Увага!!! Невялікія апавяданні і вершы пададзены ў поўным варыянце.
В старом поместье
Следующий день был обычным серым днём, какие часто бывают осенью в Беларуси. Утром я не видел хозяйку: мне сказали, что она плохо спит по ночам и потому встаёт поздно. Поэтому я не задержался за столом, взял в комнате свою большую потрёпанную тетрадь, накинул плащ и вышел из дома.
Мне сразу стало как-то легче, хотя ничто вокруг не располагало к веселью. Только отсюда, с мокрой тропинки, я смог хорошо разглядеть этот дворец. Ночью он показался мне меньше, потому что оба его крыла надёжно скрывались в чаще парка и весь первый этаж полностью зарос одичавшей и высокой, как деревья, сиренью. Следы работы человеческих рук были видны только перед входом, где мрачным пурпуром горели на большой клумбе поздние астры.

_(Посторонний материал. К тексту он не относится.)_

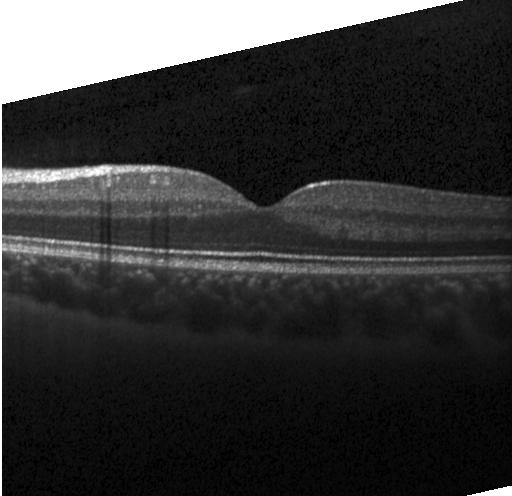
Impression: neither choroidal neovascularization, diabetic macular edema, nor drusen.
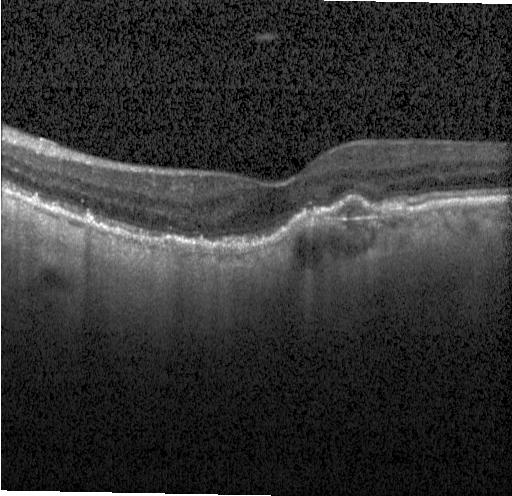

Retinal OCT cross-section — Impression: choroidal neovascularization (CNV).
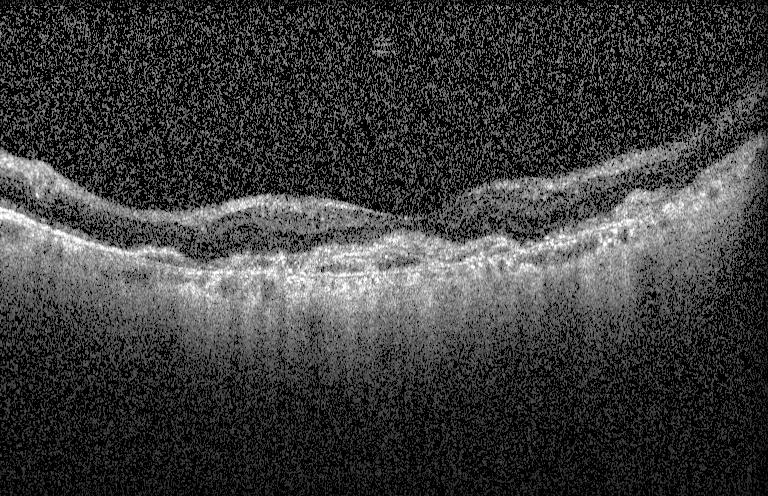 OCT line scan — A choroidal neovascular membrane.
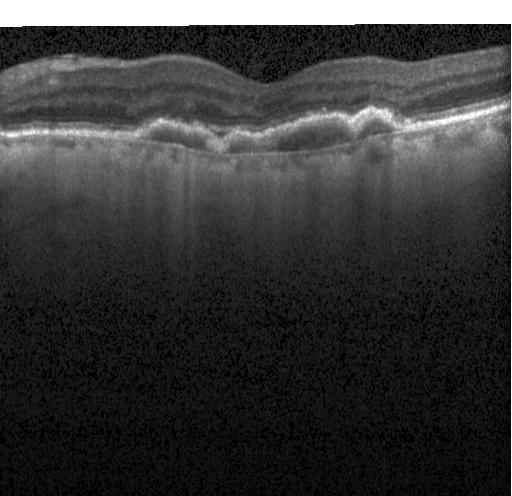
OCT B-scan showing choroidal neovascularization.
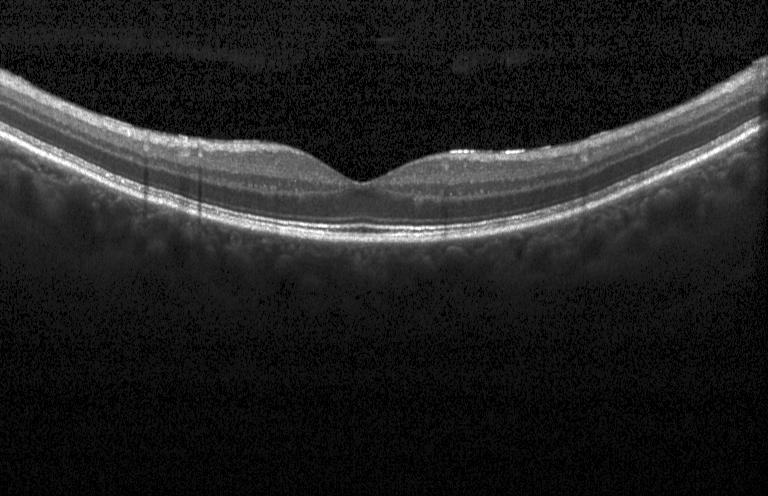

OCT scan showing neither CNV, DME, nor drusen.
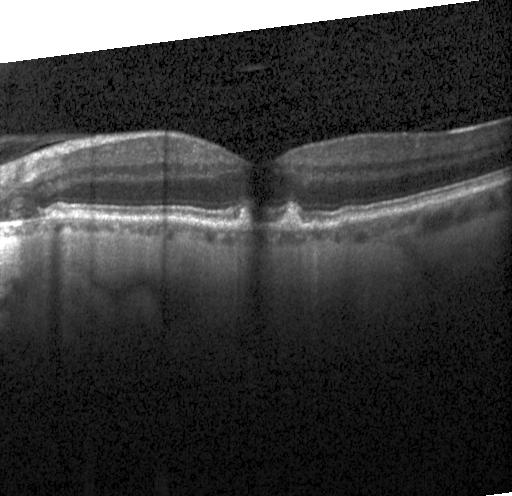

Macular OCT: multiple drusen.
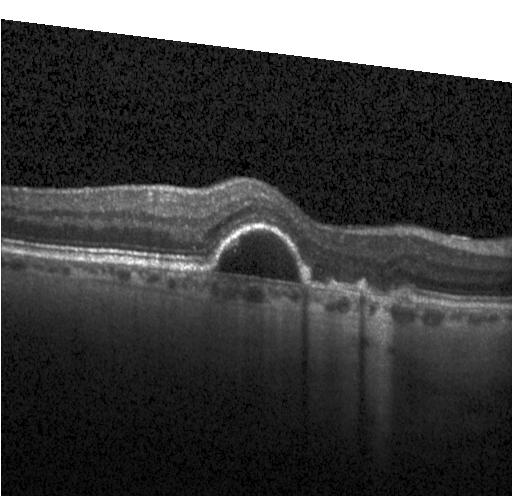
Retinal OCT B-scan.
OCT finding: a choroidal neovascular membrane.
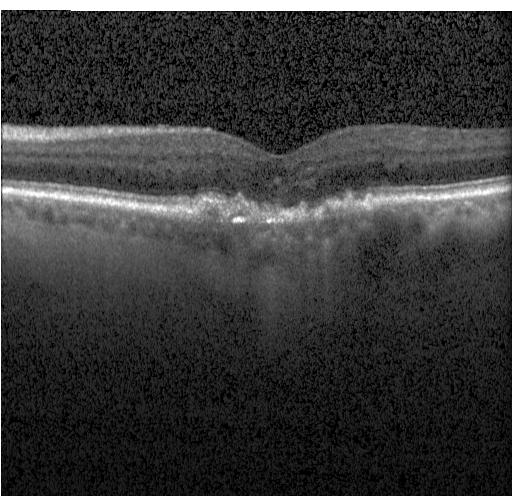

Choroidal neovascularization.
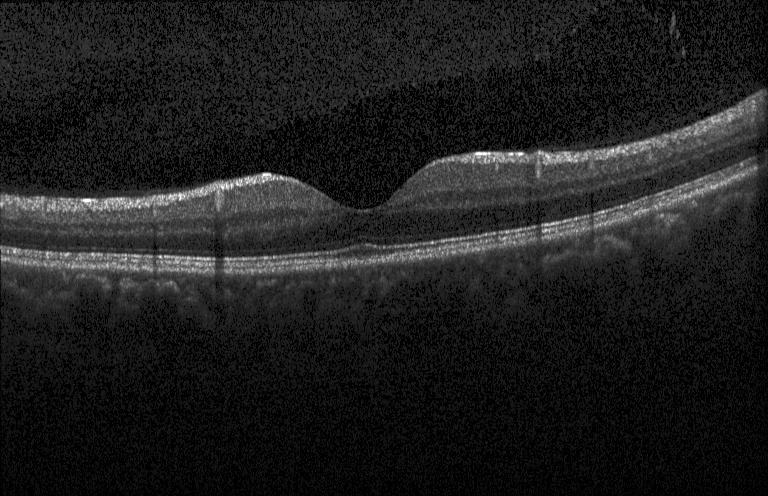

Optical coherence tomography B-scan · through the macula · spectral-domain OCT · acquired on a Heidelberg Spectralis — Finding: neither CNV, DME, nor drusen.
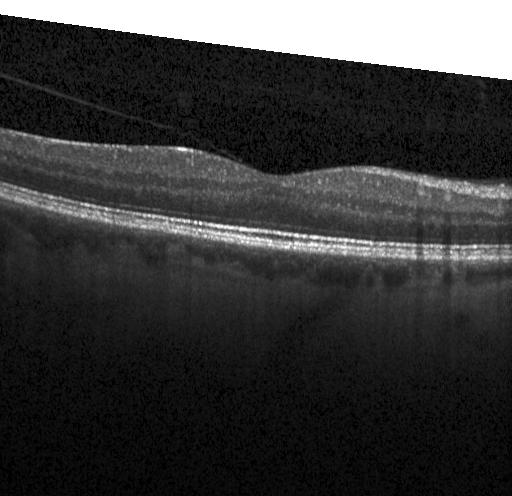

SD-OCT. Optical coherence tomography scan. Centered on the fovea. Acquired on a Heidelberg Spectralis. Macular OCT: no CNV, DME, or drusen.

И дом выглядел так мрачно и холодно, что у меня сжалось сердце. Был он двухэтажный, с небольшими башенками по сторонам. Бросалось в глаза отсутствие архитектуры, типичное для богатых белорусских построек тех времён.

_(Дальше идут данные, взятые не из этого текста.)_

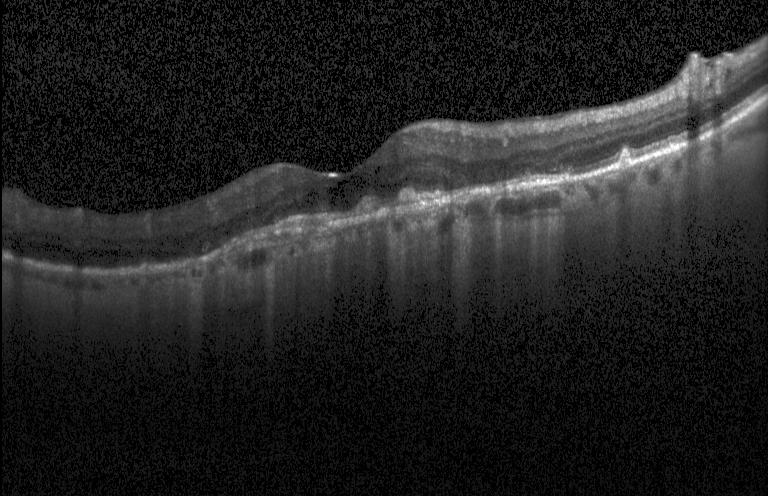

This B-scan demonstrates CNV.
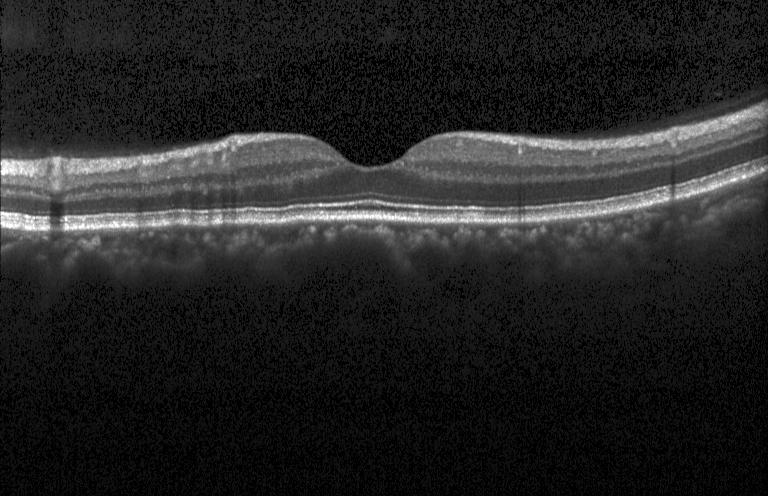
Diagnosis: no CNV, no DME, and no drusen.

Я решил идти на хутор лишь после того, как осмотрю здесь всё, и пошёл по аллее. Ели, толстые – двоим не обхватить, – подступали к самым стенам дворца, заглядывали лапами в окна, возвышались сине-зелёными конусами над крышей. Стволы их затянула седая борода мхов и лишайников, нижние ветви свисали до земли, словно шатры, и аллея напоминала узкое межгорье. Лишь у самого дома виднелись кое-где хмурые, тёмные от дождя, почти голые исполины-липы и один кряжистый дуб, видимо, заповедный, потому что возносил свою вершину на несколько саженей выше самых высоких елей.
Ноги мои бесшумно ступали по хвое. Слева потянуло дымком, и я пошёл на запах. Вскоре деревья расступились, чтоб открыть столь же заросший флигель с проваленным крыльцом и заколоченными окнами.
У самых окон на двух кирпичах стоял чугунок, и какая-то седая горбатая женщина помешивала в нём ложкой. Наверное, во флигеле дымили печи, и потому хозяева до поздней осени готовили еду на свежем воздухе.
И снова зелёный мрак аллеи. Я очень долго шёл по ней, пока не добрался до того места, где мы проникли в парк. Здесь виднелись свежие следы нашего возка, и ограда, чугунная, витая, удивительно тонкой работы, была повалена, разбита на части и отброшена в сторону. Сквозь её завитки проросли берёзки. А за оградой (тут аллея поворачивала влево и тянулась неизвестно куда) лежала бурая необъятная равнина с редкими скрюченными деревьями, огромными каменными глыбами, зелёными окнами трясины. В одно из них мы, видимо, вчера едва не угодили – и я похолодел от ужаса.
Одинокая ворона кружилась над этим гиблым местом.
Когда я под вечер вернулся с хутора домой, я был так измучен, что едва смог взять себя в руки. Мне начинало казаться, что это навсегда: эти бурые равнины, трясины, полуживые от лихоманки люди, вымирающий от старости парк – вся эта безнадёжная и всё же родная земля, над которой днём тучи, а ночью светит волчье солнце или льёт бесконечный ливень.